Separate account required Yes
Interest owed to tenant No
Account & interest rules No interest is owed. Deposits must be kept in an account 'used only for that purpose' at a bank or lending institution subject to state or federal regulation (§ 66-28-301(a)), and the landlord must tell the tenant the LOCATION of that account (not the account number) when the lease is signed and the deposit paid (subsection (h), as rewritten by 2012 Pub. Ch. 887).
Pet deposits No statute addresses pet deposits; with no cap of any kind, they are a lease matter (URLTA counties and non-URLTA counties alike).
Non-refundable fees allowed Not addressed by statute
Penalty for violation Forfeiture only — and narrow: a landlord may not retain any portion of the deposit if it was not kept in a dedicated account as required by (a) AND a listing of damages was not provided as required by (b) (§ 66-28-301(c) — the statute's literal 'and' leaves ambiguous whether both failures are needed, a drafting quirk encoded as written). Tennessee has NO damages multiplier, no bad-faith penalty, and no attorney-fee award for deposit violations — among the weakest deposit-enforcement regimes in the dataset.
Tenant forwarding-address duty No affirmative duty — the landlord's notice runs to the 'last known or reasonably determinable address' — but the incentive is severe: a tenant who fails to respond within 60 days of the refund notice forfeits the entire refund to the landlord (§ 66-28-301(f)).

Listed entries.
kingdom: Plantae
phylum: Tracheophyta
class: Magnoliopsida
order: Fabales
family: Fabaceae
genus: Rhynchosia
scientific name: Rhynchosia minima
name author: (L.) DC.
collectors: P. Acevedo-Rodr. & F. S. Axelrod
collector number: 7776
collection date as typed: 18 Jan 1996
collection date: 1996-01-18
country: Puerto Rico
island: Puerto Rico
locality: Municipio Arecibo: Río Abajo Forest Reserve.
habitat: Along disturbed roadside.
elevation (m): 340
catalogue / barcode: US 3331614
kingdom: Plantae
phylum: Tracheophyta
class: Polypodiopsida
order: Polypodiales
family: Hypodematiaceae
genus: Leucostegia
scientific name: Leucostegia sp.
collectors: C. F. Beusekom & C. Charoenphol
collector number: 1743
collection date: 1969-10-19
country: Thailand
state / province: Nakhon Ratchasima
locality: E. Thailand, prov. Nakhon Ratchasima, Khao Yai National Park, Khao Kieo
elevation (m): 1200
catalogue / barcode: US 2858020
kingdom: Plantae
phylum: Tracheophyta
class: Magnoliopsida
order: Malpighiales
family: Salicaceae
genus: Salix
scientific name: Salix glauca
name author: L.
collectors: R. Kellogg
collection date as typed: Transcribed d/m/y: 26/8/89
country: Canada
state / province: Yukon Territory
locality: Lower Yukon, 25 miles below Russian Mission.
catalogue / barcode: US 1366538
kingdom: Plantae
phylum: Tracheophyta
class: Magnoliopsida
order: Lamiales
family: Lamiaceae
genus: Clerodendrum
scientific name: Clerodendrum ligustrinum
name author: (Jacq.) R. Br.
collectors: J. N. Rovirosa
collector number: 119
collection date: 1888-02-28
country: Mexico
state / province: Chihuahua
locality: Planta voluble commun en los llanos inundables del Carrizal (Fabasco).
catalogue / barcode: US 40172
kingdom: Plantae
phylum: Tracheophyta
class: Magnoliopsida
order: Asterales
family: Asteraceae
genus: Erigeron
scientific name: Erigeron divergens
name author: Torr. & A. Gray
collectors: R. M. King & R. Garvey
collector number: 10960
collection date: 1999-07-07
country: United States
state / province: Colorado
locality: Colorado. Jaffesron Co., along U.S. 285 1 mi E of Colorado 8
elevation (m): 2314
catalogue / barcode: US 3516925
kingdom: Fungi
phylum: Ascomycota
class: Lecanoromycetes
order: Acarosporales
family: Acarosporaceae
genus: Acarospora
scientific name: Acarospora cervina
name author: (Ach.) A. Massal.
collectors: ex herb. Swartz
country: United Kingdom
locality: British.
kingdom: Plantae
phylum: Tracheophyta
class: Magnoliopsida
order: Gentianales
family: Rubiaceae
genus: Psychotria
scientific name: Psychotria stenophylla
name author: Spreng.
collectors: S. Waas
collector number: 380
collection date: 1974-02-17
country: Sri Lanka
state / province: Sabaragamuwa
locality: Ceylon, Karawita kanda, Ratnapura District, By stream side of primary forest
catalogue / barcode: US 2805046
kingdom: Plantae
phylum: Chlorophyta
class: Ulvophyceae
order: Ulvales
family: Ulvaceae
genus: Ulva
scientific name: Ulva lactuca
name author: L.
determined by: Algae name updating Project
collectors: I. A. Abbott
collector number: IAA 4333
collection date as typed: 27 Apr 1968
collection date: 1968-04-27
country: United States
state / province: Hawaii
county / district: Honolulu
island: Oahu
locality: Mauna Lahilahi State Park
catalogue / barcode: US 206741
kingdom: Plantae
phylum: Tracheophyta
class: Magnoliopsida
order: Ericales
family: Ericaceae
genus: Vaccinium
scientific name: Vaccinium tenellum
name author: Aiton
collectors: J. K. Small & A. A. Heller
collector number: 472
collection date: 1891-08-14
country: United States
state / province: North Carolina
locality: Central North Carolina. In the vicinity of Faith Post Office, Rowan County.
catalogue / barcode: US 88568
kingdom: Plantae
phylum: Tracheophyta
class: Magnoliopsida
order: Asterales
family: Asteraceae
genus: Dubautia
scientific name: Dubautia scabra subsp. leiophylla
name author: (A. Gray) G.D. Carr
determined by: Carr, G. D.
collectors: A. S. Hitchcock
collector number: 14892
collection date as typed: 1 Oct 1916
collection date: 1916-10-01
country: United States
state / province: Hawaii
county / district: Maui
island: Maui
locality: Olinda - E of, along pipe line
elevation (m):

Problems and tasks.
1: Print the part of the Tennessee security-deposit rules that begins at the words "Separate account required" and stops after "Pub. Ch. 887).".
2: Carry on the Tennessee security-deposit rules past their last line.

Answers per task.
1:
Separate account required Yes
Interest owed to tenant No
Account & interest rules No interest is owed. Deposits must be kept in an account 'used only for that purpose' at a bank or lending institution subject to state or federal regulation (§ 66-28-301(a)), and the landlord must tell the tenant the LOCATION of that account (not the account number) when the lease is signed and the deposit paid (subsection (h), as rewritten by 2012 Pub. Ch. 887).

2:
Notes and caveats

The URLTA scope trap is the headline: § 66-28-301's own text says 'all landlords of residential property,' but § 66-28-102(a) confines the entire chapter to counties over 75,000 per the 2010 census — FROZEN there by 2021 Pub. Ch. 182, which deleted 'or any subsequent federal census,' so counties growing past 75k later do NOT join. Consumer sites routinely present these rules as statewide; 76 of 95 counties have no deposit statute. Second trap: sources describing a mandatory joint move-out inspection within 10 business days describe the PRE-2011 statute — 2011 Pub. Ch. 272 replaced it with the landlord-optional-notice scheme. max_deposit, return_deadline_days, and nonrefundable_fees_allowed are null because no statutory provision exists for any of them (documented per the data rules); the 60-day tenant-response forfeiture and the 30/7-day damage-discovery windows carry the real deadlines and live in return_deadline_conditions. No amendment to § 66-28-301 since 2012 (credit line verified).

Statute citations

How this record was verified: Tennessee's official code is published via LexisNexis without stable deep links (GA-class sourcing situation), so verification pairs current code mirrors with official session-law PDFs from the Tennessee Secretary of State: T.C.A. §§ 66-28-102, 66-28-201, 66-28-301, 66-28-403, 66-28-512, and 66-35-102 read verbatim on the Justia 2024-edition and FindLaw (current through 2024-01-02) mirrors — §§ 66-28-102, 66-28-201, and 66-28-403 each read twice via independent fetches that matched — with every recent amendment traced to the official act text: 2011 Pub. Ch. 272 (inspection scheme, late-fee rule, entry rewrite), 2012 Pub. Chs. 847 and 887, 2013 Pub. Ch. 206, and 2021 Pub. Ch. 182 (census freeze + county preemption), all read from publications.tnsosfiles.com PDFs. Bill statuses (SB 961/HB 955 et al.) checked on official capitol.tn.gov pages 2026-07-09.